◆ **WHAT IS NEEDED**: Give the number of lines in the data below that contain "labels", with no other words.

◆ **LISTED ENTRIES**:
_ _ _

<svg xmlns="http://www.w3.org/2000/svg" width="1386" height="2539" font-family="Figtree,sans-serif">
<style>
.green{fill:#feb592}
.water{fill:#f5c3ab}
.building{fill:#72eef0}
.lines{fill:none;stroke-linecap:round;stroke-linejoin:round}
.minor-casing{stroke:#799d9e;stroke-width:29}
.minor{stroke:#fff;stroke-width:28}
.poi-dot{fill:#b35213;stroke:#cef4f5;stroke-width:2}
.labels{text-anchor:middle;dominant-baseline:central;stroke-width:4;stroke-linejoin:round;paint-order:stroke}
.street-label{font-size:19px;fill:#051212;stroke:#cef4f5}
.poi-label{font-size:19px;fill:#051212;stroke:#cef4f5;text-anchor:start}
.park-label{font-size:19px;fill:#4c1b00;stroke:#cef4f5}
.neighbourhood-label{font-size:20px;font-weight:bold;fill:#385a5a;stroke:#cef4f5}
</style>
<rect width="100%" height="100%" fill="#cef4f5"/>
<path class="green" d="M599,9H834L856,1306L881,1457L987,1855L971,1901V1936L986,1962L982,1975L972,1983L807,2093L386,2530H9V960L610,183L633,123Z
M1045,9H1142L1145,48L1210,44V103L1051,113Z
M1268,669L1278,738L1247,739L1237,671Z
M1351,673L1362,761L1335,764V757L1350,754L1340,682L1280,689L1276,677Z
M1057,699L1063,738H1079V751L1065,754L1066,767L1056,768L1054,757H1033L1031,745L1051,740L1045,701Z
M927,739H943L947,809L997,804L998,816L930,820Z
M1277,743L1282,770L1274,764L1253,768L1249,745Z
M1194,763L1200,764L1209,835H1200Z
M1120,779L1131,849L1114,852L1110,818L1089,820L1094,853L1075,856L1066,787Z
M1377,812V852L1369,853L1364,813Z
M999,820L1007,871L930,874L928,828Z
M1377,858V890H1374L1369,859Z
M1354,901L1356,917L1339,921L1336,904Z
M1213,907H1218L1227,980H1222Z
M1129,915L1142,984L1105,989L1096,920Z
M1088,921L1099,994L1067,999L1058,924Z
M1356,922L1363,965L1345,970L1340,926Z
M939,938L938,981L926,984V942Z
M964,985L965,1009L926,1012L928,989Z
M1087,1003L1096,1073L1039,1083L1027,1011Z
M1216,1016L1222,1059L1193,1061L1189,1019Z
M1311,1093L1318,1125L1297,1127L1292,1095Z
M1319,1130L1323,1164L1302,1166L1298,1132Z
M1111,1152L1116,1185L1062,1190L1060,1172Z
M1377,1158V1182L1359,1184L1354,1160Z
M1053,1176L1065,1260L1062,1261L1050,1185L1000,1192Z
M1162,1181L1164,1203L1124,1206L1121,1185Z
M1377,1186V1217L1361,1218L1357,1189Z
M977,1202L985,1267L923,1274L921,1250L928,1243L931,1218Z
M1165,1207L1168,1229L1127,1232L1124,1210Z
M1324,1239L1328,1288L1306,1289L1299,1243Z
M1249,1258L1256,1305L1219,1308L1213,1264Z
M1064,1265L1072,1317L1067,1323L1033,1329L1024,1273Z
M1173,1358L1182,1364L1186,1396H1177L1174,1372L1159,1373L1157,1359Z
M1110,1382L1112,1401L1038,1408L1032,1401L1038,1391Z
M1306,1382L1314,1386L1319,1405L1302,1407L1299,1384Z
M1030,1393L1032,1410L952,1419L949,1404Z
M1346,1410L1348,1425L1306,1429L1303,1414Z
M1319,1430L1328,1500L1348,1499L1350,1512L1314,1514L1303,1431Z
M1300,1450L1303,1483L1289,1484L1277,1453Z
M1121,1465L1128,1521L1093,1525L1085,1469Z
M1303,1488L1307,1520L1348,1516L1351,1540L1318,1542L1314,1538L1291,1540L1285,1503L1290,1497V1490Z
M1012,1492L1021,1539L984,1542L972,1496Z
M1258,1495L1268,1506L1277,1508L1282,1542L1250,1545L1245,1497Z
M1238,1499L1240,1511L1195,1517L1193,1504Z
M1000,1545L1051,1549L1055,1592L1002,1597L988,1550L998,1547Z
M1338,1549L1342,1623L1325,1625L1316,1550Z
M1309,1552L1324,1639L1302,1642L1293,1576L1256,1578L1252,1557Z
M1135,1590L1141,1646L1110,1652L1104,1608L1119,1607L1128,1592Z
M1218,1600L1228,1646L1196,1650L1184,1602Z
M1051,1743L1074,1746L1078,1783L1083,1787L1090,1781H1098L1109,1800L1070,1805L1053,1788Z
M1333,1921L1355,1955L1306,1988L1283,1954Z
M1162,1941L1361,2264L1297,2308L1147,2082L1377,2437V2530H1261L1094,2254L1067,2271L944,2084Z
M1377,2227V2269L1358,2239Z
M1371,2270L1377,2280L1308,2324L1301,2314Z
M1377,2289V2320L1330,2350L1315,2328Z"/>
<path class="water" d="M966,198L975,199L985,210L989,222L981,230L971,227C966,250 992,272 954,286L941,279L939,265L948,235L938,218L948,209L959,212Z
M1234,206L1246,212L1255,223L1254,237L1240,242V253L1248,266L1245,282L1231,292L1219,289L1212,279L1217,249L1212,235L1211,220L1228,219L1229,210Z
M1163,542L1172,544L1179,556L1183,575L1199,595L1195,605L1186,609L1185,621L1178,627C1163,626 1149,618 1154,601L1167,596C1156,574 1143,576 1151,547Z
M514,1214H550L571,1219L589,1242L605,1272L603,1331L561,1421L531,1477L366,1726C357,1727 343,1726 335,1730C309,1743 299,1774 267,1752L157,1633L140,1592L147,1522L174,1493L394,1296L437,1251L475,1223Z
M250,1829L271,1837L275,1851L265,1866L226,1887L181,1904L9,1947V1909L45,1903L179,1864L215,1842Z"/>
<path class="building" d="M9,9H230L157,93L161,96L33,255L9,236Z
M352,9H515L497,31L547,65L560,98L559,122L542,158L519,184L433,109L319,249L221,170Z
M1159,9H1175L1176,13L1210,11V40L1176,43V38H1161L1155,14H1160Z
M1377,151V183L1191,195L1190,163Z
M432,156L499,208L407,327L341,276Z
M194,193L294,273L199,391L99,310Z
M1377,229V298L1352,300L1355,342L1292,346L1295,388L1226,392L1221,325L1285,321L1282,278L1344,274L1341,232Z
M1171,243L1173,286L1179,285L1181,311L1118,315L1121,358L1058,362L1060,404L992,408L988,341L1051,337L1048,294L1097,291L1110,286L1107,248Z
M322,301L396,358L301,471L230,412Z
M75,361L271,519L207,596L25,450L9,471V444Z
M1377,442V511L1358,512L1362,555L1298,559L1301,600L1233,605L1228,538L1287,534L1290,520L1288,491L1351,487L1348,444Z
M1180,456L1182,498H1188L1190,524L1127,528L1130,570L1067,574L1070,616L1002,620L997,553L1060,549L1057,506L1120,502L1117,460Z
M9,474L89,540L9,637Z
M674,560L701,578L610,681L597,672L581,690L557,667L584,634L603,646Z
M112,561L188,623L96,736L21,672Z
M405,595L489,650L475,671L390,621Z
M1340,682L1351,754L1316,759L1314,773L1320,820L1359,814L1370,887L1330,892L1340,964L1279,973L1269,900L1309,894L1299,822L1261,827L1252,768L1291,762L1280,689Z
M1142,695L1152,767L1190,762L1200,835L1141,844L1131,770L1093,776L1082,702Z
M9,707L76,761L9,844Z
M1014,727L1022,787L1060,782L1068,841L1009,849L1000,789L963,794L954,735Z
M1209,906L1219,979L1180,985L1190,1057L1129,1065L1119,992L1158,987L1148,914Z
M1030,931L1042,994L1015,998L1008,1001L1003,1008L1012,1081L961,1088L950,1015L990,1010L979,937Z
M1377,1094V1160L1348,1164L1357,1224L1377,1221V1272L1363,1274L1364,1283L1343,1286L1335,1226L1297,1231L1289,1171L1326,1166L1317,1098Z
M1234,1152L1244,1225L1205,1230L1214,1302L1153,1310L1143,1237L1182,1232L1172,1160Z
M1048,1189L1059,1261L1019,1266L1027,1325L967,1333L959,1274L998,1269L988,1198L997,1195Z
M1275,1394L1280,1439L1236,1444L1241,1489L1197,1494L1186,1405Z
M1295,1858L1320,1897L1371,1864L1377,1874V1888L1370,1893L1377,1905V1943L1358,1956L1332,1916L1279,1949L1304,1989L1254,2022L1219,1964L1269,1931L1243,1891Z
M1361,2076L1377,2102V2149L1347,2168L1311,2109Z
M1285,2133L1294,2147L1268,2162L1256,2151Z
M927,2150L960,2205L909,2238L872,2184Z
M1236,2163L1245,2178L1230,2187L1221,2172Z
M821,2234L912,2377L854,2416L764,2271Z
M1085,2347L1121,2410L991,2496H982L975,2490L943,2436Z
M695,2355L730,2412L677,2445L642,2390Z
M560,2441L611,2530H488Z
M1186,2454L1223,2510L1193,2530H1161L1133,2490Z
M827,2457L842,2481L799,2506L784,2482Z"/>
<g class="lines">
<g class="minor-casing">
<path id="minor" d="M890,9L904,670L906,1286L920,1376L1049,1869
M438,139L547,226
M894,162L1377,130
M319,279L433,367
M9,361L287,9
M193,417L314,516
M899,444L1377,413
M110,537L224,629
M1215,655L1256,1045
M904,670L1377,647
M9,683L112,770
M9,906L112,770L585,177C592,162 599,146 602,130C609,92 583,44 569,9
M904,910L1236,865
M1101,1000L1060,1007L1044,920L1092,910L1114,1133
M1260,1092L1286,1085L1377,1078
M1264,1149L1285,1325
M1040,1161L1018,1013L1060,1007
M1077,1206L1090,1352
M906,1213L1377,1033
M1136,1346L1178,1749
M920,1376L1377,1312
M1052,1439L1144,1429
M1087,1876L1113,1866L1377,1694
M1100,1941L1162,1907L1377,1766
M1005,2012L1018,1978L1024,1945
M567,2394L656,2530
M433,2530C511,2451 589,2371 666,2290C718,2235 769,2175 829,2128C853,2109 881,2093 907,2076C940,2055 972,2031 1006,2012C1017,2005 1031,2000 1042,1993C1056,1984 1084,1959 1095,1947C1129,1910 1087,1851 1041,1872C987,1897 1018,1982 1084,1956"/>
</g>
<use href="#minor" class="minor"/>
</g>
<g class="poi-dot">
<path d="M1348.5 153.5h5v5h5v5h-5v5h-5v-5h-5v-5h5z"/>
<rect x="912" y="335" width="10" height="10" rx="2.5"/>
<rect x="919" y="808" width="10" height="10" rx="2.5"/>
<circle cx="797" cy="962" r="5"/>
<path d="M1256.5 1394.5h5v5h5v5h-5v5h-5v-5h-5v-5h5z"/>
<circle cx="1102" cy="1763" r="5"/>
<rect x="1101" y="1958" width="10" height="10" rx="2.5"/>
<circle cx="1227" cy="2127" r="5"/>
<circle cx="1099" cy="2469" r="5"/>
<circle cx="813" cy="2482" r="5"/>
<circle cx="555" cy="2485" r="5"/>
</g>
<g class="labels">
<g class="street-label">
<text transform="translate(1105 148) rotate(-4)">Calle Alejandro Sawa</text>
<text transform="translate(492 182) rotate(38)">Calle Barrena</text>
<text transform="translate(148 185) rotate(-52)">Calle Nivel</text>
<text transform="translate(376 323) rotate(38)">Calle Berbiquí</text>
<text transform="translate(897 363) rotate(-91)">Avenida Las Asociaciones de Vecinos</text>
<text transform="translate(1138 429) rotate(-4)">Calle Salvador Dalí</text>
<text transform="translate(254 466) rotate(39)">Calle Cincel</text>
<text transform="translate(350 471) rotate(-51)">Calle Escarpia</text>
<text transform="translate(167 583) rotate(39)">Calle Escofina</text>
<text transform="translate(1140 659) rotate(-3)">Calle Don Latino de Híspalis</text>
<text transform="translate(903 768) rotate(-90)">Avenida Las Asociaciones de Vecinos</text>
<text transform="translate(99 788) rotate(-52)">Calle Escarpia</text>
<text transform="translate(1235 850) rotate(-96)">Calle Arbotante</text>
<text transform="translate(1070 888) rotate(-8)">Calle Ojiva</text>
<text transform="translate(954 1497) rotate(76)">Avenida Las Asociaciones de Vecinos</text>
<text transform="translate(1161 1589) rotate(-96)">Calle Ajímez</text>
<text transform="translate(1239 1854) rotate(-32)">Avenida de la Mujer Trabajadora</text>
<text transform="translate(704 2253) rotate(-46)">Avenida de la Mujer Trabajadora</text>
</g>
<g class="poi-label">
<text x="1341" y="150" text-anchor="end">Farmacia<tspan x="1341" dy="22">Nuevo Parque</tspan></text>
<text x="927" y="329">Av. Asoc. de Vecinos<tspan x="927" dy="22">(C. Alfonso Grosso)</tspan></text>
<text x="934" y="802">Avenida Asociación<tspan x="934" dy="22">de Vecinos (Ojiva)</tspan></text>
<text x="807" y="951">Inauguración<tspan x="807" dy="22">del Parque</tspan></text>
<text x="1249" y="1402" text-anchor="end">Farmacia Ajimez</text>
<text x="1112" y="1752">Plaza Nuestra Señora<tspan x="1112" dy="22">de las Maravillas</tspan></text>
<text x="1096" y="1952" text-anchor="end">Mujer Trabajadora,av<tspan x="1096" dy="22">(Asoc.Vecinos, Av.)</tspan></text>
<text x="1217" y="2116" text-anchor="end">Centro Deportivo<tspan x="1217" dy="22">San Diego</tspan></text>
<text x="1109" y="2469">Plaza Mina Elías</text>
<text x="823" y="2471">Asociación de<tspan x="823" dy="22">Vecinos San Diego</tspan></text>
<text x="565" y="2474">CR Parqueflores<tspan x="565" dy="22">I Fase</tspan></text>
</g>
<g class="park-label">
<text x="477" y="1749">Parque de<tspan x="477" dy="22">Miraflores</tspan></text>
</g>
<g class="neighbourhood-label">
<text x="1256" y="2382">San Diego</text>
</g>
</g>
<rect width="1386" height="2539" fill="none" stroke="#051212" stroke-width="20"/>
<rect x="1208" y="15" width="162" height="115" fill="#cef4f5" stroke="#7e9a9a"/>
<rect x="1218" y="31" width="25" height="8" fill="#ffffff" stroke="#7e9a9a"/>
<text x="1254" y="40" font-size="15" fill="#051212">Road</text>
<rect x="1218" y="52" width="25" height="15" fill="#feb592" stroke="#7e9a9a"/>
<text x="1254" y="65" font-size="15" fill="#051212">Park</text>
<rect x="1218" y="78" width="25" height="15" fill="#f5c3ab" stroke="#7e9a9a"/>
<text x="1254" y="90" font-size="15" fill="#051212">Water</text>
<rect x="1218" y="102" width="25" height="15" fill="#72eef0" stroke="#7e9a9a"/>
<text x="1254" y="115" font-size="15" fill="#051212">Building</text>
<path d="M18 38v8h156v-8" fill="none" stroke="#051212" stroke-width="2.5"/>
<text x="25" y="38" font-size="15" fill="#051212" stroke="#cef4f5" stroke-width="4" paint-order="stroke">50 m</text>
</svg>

_ _ _

◆ **OUTPUT**: 2